# Home theatre & network switch



## Dissonance (Jun 30, 2011)

Hello,

I moved my a/v equipment away from dsl modem. I need my WD TV Live Plus and blu-ray player connected to my network. Ideally, I'd like to do it wirelessly, but I know that may be unreliable. Because of the distance, I would prefer to run at most 1 ethernet cable to my a/v equipment. My options are:


Wireless network switch
1 ethernet cable with network switch
2 ethernet cables

I've seen several wireless products at Best Buy. I hope to avoid scenerio 3. Could someone please make a recommendation for scenarios 1 and 2?

Thanks!


----------



## Guest (Sep 15, 2011)

Before you dismiss option 3, take a look at monoprice. All of their pre-made network cables are rated for in-wall use. If you take the time to run some wires, buy some wall-plates, you could have a clean install that is hidden behind your equipment. Monoprice also sells mounts for the wall plate for per-existing dry wall. Best of all, it's pretty cheap.

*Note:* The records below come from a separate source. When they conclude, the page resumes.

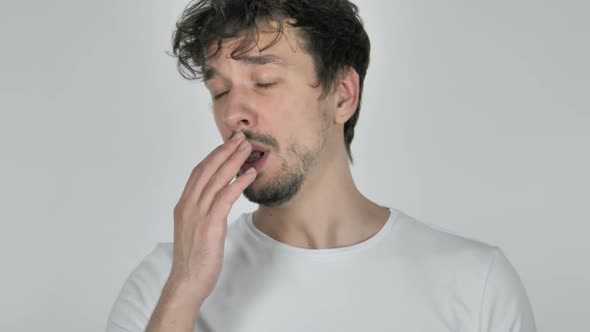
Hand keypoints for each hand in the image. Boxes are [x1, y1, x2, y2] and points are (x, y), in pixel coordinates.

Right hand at [168, 131, 255, 302]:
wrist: (186, 281)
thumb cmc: (193, 260)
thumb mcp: (195, 229)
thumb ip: (203, 212)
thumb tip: (216, 200)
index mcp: (184, 205)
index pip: (199, 172)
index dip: (214, 155)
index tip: (227, 144)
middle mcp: (188, 205)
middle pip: (208, 169)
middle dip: (225, 151)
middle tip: (240, 138)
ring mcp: (198, 214)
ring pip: (217, 179)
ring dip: (234, 161)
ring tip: (248, 149)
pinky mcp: (210, 224)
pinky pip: (225, 197)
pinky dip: (238, 182)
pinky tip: (249, 174)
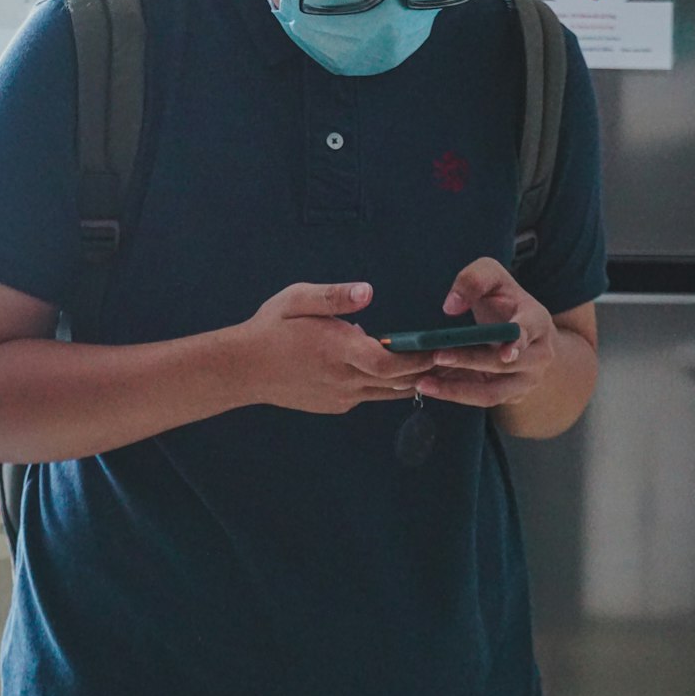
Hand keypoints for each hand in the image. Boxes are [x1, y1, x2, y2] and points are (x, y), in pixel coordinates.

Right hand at [244, 281, 433, 414]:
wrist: (244, 368)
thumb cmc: (272, 327)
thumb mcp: (299, 298)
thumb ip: (335, 296)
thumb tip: (368, 291)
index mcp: (338, 351)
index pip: (390, 364)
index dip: (418, 358)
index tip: (439, 346)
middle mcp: (344, 379)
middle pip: (397, 381)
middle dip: (424, 368)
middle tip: (450, 355)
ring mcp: (340, 396)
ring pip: (387, 392)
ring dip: (410, 379)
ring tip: (433, 363)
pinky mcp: (335, 404)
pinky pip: (369, 395)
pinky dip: (386, 384)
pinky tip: (394, 369)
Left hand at [413, 258, 556, 408]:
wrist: (524, 331)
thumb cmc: (504, 299)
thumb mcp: (492, 276)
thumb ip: (474, 280)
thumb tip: (451, 306)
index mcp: (537, 321)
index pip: (528, 331)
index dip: (518, 343)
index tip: (506, 354)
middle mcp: (538, 355)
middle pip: (503, 365)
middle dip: (469, 361)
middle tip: (437, 356)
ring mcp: (526, 380)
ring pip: (492, 393)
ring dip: (456, 390)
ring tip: (422, 382)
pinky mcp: (511, 396)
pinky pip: (482, 400)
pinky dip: (454, 395)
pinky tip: (428, 386)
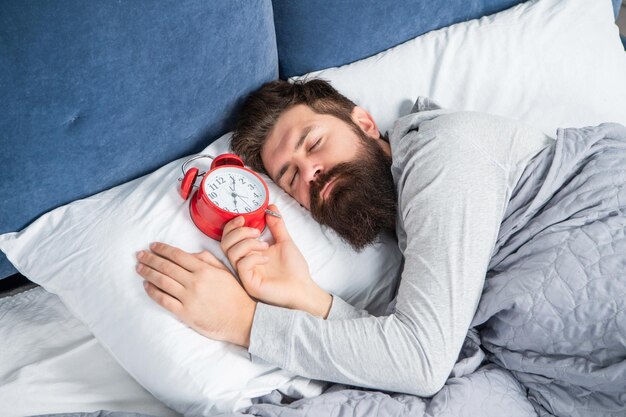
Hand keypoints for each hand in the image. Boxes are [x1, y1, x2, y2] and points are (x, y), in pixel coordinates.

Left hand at [135, 242, 255, 346]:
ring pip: (162, 282)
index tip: (152, 246)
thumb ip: (206, 259)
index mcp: (204, 269)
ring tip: (139, 268)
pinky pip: (164, 300)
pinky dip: (152, 292)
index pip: (177, 255)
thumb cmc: (234, 294)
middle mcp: (195, 281)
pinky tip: (147, 286)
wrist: (242, 319)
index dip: (162, 249)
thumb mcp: (224, 271)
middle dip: (150, 259)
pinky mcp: (185, 313)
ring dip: (148, 273)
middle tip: (139, 254)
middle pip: (166, 266)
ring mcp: (189, 298)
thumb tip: (189, 254)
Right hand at [220, 204, 331, 317]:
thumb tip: (270, 207)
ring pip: (231, 253)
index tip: (244, 218)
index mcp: (248, 253)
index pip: (229, 237)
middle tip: (256, 232)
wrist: (303, 287)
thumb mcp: (285, 241)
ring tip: (265, 245)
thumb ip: (277, 225)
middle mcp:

I would NEVER recommend wireless for anything beyond digital music. It is never as fast as advertised. I don't have the latest and greatest, but currently, the wireless is connected at 55mbps. A wireless internet speed test tops out at best at 15mbps, but really usually only 10. A wired connection test between 20-30mbps. I've done a few wireless file transfers as well and they are much slower. Slower then a USB copy. I know you can buy a faster wireless router then what I have, but it is still going to be slow compared to a direct connection.

If you can't do option 3, at least do option 2, but the switch would probably cost more then the extra wire and wall plate.


----------



## jinjuku (Mar 23, 2007)

It's only slightly more effort to run two Ethernet cables as it is one.


----------



## mrbashfo (Oct 24, 2010)

jinjuku said:


> It's only slightly more effort to run two Ethernet cables as it is one.

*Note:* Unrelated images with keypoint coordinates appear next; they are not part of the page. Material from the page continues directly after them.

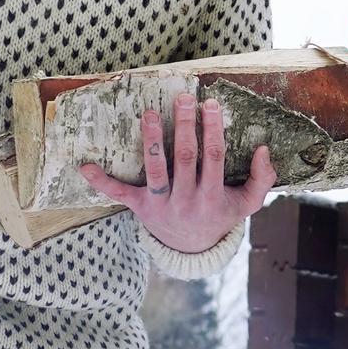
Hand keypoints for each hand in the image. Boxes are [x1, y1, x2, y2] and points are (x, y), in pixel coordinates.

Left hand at [81, 94, 276, 254]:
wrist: (193, 249)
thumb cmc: (220, 216)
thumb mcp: (247, 204)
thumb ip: (261, 179)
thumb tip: (263, 149)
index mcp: (213, 196)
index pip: (214, 157)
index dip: (213, 130)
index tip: (210, 104)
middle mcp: (187, 200)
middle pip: (185, 158)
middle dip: (184, 127)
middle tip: (183, 99)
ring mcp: (161, 204)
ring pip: (156, 169)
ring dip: (151, 140)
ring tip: (149, 113)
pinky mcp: (140, 209)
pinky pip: (119, 195)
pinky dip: (102, 182)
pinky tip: (84, 167)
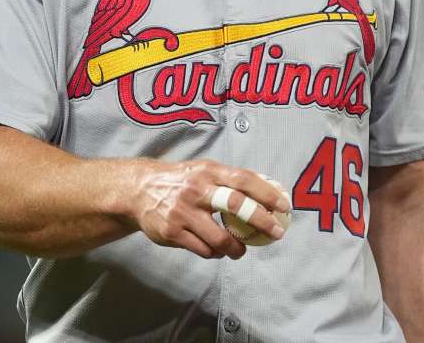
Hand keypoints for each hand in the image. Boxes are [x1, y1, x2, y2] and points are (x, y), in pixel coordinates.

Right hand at [125, 159, 289, 258]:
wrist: (139, 190)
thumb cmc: (180, 180)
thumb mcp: (203, 170)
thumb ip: (230, 179)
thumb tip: (269, 189)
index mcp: (208, 172)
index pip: (243, 180)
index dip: (267, 193)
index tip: (284, 206)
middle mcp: (196, 190)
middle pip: (235, 205)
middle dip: (261, 221)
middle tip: (275, 232)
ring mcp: (183, 212)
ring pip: (220, 239)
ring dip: (237, 249)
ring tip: (240, 250)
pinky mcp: (172, 232)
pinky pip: (203, 250)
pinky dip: (215, 253)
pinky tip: (215, 249)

I agree, if you were deciding to run one wire already you just gotta make sure you do both at the same time =p. Monoprice definately has a great price for many different lengths also.


----------



## KalaniP (Dec 17, 2008)

Why is this even a question?

Option 2 all the way. Pick up a decent gigabit switch (~$30) and run one ethernet wire to it from your router, then plug your devices into the switch. Done.

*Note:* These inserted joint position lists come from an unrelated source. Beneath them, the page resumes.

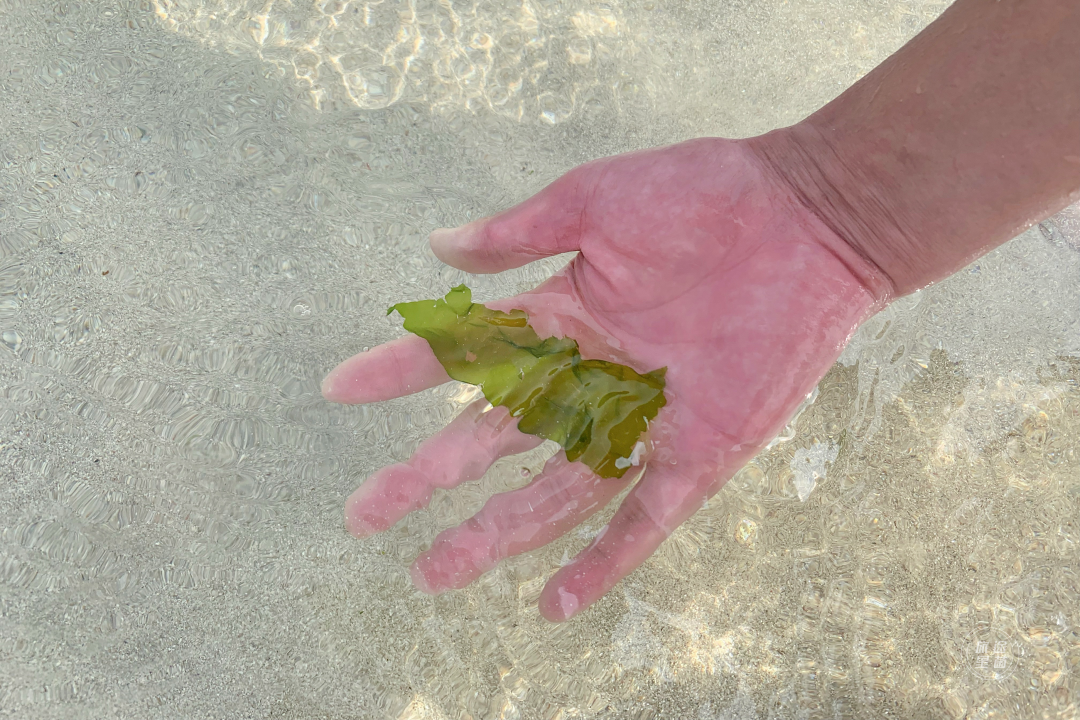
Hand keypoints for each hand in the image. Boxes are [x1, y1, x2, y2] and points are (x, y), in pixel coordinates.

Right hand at [322, 135, 888, 620]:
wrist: (807, 218)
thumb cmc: (702, 194)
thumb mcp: (595, 201)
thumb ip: (519, 231)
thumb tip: (436, 248)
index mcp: (559, 317)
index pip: (463, 353)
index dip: (401, 371)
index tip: (338, 390)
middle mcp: (590, 379)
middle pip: (492, 440)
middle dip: (426, 477)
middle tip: (363, 514)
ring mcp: (641, 422)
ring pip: (552, 493)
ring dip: (493, 534)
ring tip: (433, 571)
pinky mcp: (698, 453)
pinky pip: (644, 519)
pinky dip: (603, 563)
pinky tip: (554, 605)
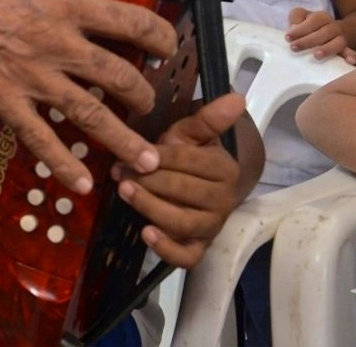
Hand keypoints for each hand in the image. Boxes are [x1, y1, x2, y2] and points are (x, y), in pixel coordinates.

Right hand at [0, 0, 177, 193]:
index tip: (169, 48)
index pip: (132, 23)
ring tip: (146, 161)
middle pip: (120, 77)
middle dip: (145, 96)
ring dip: (123, 140)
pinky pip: (40, 136)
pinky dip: (63, 162)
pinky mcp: (5, 99)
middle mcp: (58, 45)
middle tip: (154, 108)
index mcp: (66, 5)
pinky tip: (82, 182)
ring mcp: (32, 77)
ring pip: (90, 114)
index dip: (160, 37)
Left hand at [113, 93, 245, 268]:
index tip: (130, 149)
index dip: (159, 157)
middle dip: (147, 180)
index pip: (189, 163)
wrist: (196, 184)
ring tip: (124, 191)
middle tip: (118, 171)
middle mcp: (223, 200)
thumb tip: (237, 97)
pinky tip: (145, 233)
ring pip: (182, 223)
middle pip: (183, 192)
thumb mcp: (191, 134)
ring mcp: (211, 226)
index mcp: (225, 169)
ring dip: (150, 207)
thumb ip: (208, 119)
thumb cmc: (187, 155)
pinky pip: (187, 257)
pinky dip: (167, 249)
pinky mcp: (199, 248)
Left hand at [287, 7, 349, 60]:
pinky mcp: (345, 49)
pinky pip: (351, 52)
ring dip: (327, 49)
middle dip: (308, 41)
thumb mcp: (301, 17)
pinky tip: (349, 62)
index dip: (300, 29)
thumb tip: (294, 26)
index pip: (313, 21)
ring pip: (338, 42)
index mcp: (321, 17)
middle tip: (294, 48)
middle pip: (324, 32)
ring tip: (316, 56)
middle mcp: (333, 26)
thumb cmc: (309, 25)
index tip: (288, 38)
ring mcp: (341, 38)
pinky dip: (351, 56)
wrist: (331, 30)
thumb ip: (296, 17)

I've used a number of Trendnet's switches with great results. Inexpensive, auto-crossover (so no need for a special uplink cable to connect to your router), lower power consumption and runs very cool, gigabit speeds.

http://www.amazon.com/gp/product/B001QUA6RA

5 ports or 8 ports for just a few bucks more. 8 ports may be overkill, but you'll feel silly if you ever have just one more thing to plug in and are out of ports. 

Edit: There is merit to running two ethernet cables as well, as they suggest, but I'd still go with a switch. Good to have a spare cable in case one goes bad.


----------



## informel (Jun 21, 2011)

There is another way: ethernet over AC power, all you need is 2 adaptor (ethernet over AC)that plug into your AC outlet and you will not have to run any wire


----------



## sga2 (Nov 14, 2009)

KalaniP said:


> Why is this even a question?
> 
> Option 2 all the way. Pick up a decent gigabit switch and run one ethernet wire to it from your router, then plug your devices into the switch. Done.
> 
> ...


I agree. Go with a switch and 2 wires (1 spare). It may be an incremental cost to get enough wiring to make 2 runs if you buy in bulk anyway. You may/will have other gear in the future that needs connectivity at the new location (game consoles, AVR, TV, etc.). Switches are very inexpensive.

Regards,
sga2


----------



## KalaniP (Dec 17, 2008)

informel said:


> There is another way: ethernet over AC power, all you need is 2 adaptor (ethernet over AC)that plug into your AC outlet and you will not have to run any wire


Nowhere near as fast, or as reliable, as a simple direct line to a good switch.

_Some_ of those devices, in _some_ houses, work reasonably well. But they can't touch the gigabit speeds that a simple hard line offers without any complications.

And in many installations, they offer very inconsistent connections with relatively slow speed... when they work.

I consider them to be a worst case scenario, nothing left to lose, option. A true ethernet run is always going to be superior (and likely cheaper).

If there is a reason why he can't run a wire, however, I would look at those as a potentially superior alternative to wireless.


----------



## Dissonance (Jun 30, 2011)

I enjoyed reading the discussion. Thank you all for your time.


----------



## jarrod1937 (Oct 26, 2008)

Not sure if you already made your decision, but i'm all for running two cables and using a good gigabit switch (a combo of the options given). Most devices use the tcp protocol which is packet based, and a lot of data can easily be moved over a single cable. But, if you're going to run one cable you might as well run two for future proofing, cat5e (or cat6) are useful in so many ways, not just for networking.


----------